1. Requesting a Signed URL from Rails

In your React component, when a user initiates a file upload, the following code snippet demonstrates how to make a request to the Rails backend to obtain a signed URL for the specific file:

// React component code
import { DirectUpload } from 'activestorage';
const uploadFile = (file) => new Promise((resolve, reject) => {
const upload = new DirectUpload(
file,
`${import.meta.env.VITE_RAILS_URL}/rails/active_storage/direct_uploads`,
);
upload.create((error, blob) => {
if (error) {
reject();
} else {
resolve({ signed_id: blob.signed_id });
}
});
});

This function uses the DirectUpload class from ActiveStorage to create a direct upload request, obtaining a signed URL from the Rails backend.

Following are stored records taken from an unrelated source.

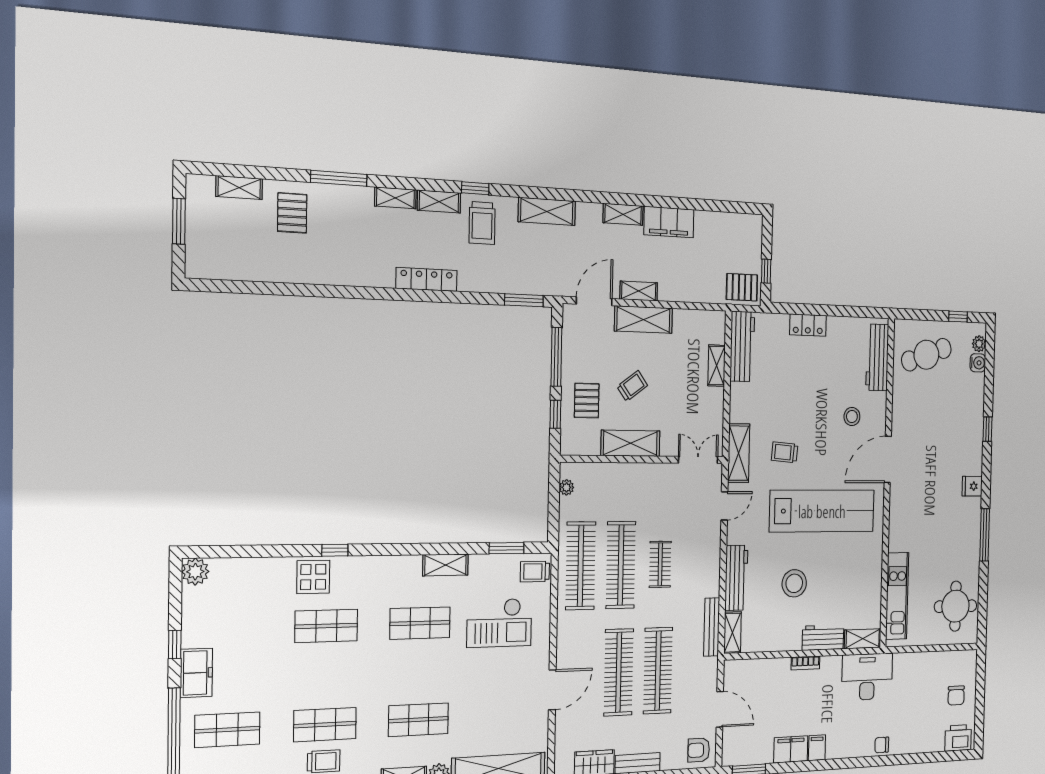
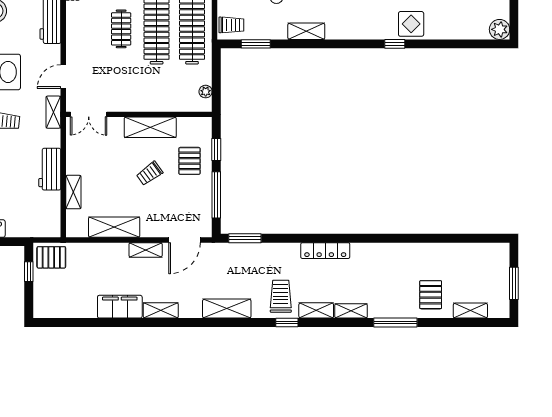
shelving: (643, 320) -> (114, 227), moved
workbench: (742, 347) -> (50, 169), moved, width x0.73
shelving: (739, 453) -> (53, 112), width x0.67, depth x0.75

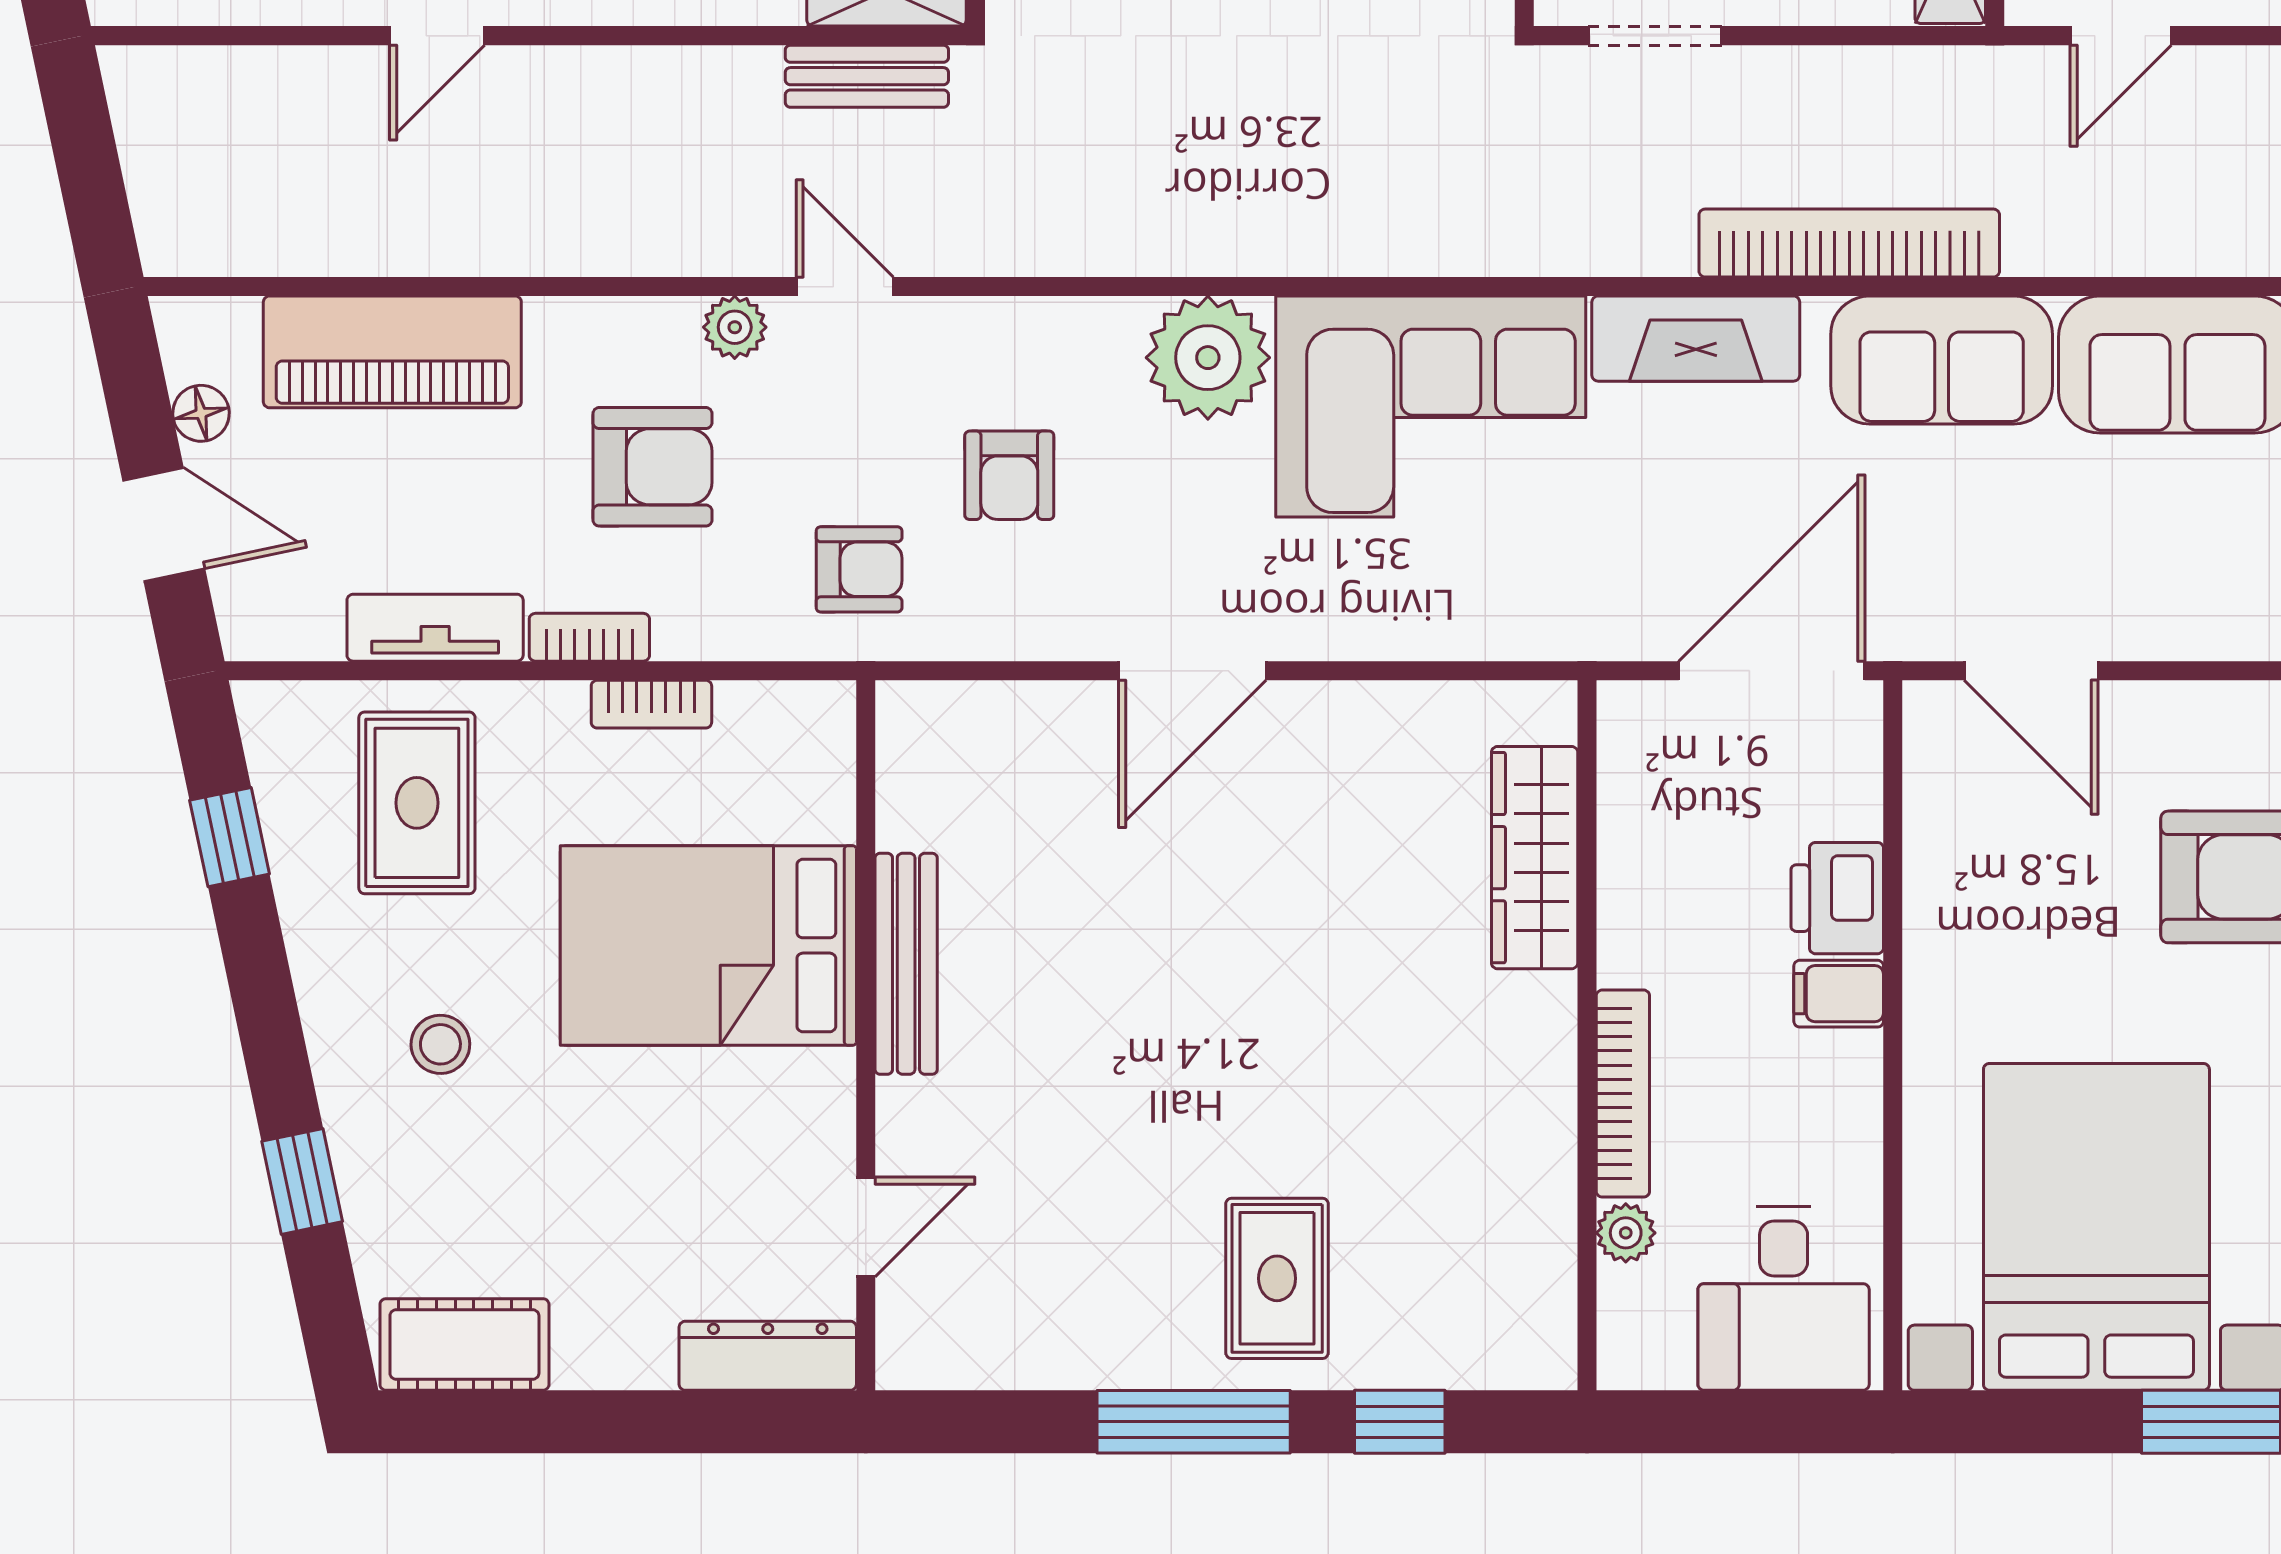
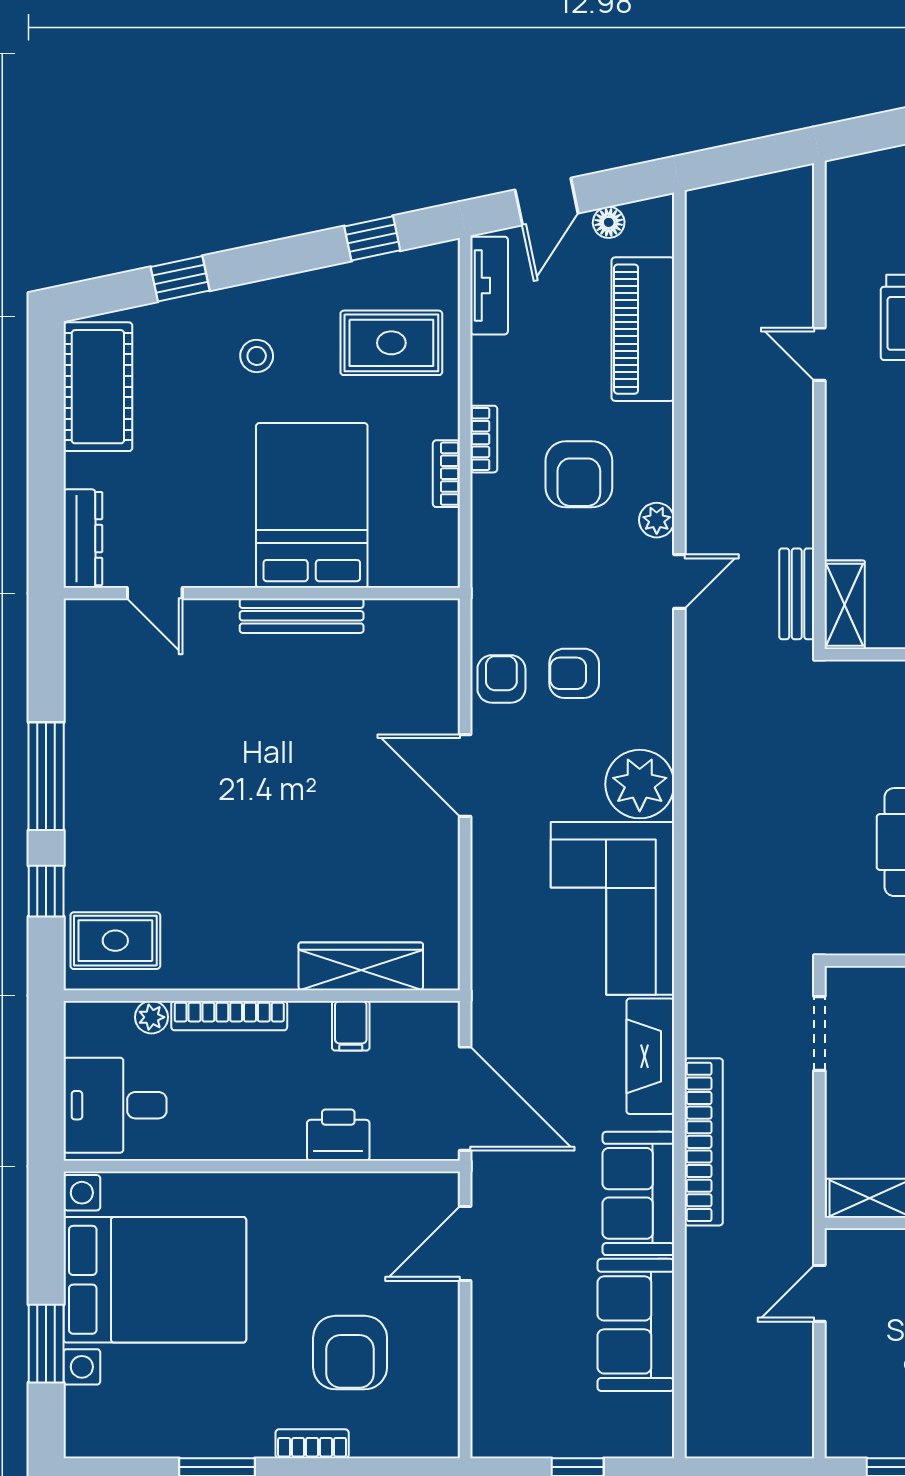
door: (2121, 36) -> (819, 1293), hinge flipped
armchair: (859, 569) -> (501, 679), moved, turned 180
tv unit: (435, 628) -> (489, 286), moved
filing cabinet: (1839, 994) -> (351, 1026), moved, turned 180
rug: (1277, 1278) -> (115, 941), moved
cot: (464, 1344) -> (98, 387), width x1.37, depth x1.34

2. Direct File Upload to Storage Service and Notifying Backend

Once you have the signed URL and headers from the Rails API, you can proceed with the actual file upload directly to the storage service (e.g. AWS S3). The following snippet shows a simplified example:

const uploadFilesAndSubmit = async (data, fileUploads) => {
try {
const uploadResults = await Promise.all(fileUploads);
uploadResults.forEach(({ signed_id }) => {
data.append('post[media_files][]', signed_id);
});
// Here you can use axios, RTK query or something similar to make the request to the server
await createPost(data);
} catch {
// Handle the error
errorToast('Something went wrong uploading your files. Please try again.');
}
};

3. Main onSubmit Function

The onSubmit function acts as the entry point for the file upload process. It creates a FormData object, pushes file uploads into the array, and then calls the uploadFilesAndSubmit function.

// Main onSubmit function
const onSubmit = async () => {
const data = new FormData();
const fileUploads = [];
files.forEach((file) => {
fileUploads.push(uploadFile(file));
});
await uploadFilesAndSubmit(data, fileUploads);
};

Ensure that you integrate these functions into your React component, and adapt the code according to your application structure and requirements. This comprehensive integration enables Direct Uploads in your React frontend, seamlessly connecting with the Rails backend for efficient file uploads.

Real life metrcis

We didn't want to leave this on just theory, so we went ahead and set up S3 bucket along with one Rails backend supporting both standard and direct uploads, and 2 different frontends, one per method, and took some metrics when uploading files from each of them. Here are some examples on the network tab where you can see how both approaches behave (we ran each request 10 times and took the screenshots that were closer to the average in total time spent):

Standard Upload:

Direct Upload:

As you can see, not only does the direct upload approach take considerably less time all requests considered (120.5s vs 150s for the end user), but also the time our backend API actually spends on this file upload feature is insignificant (0.5s) compared to the standard approach (150s). And an important thing to note is that for this example our server and storage service both live pretty "nearby" on AWS, which makes the internal upload from the server into S3 quite fast; this would not behave this way if we had them "further away". This difference would even impact the end user.

Conclusion

In this article we explored two methods for handling file uploads in Rails, and discussed drawbacks in terms of server load and performance issues. We then focused on the Direct Uploads feature offered by Rails ActiveStorage, which presents a solution, by enabling files to be directly uploaded to the storage service bypassing the server to a large extent.

By utilizing Direct Uploads we not only reduce the burden on our server but also greatly enhance the user experience especially when dealing with large files. The direct communication between the frontend and the storage service streamlines the upload process resulting in faster upload times and decreased stress on the server.

Furthermore we provided insights into configuring Rails and S3 for Direct Uploads while also integrating this functionality into a React frontend. Through examples and real life measurements we demonstrated how using Direct Uploads in a web application can bring benefits.

In summary by embracing Direct Uploads with Rails ActiveStorage developers can optimize file upload workflows, improve application performance and provide a better experience for end users.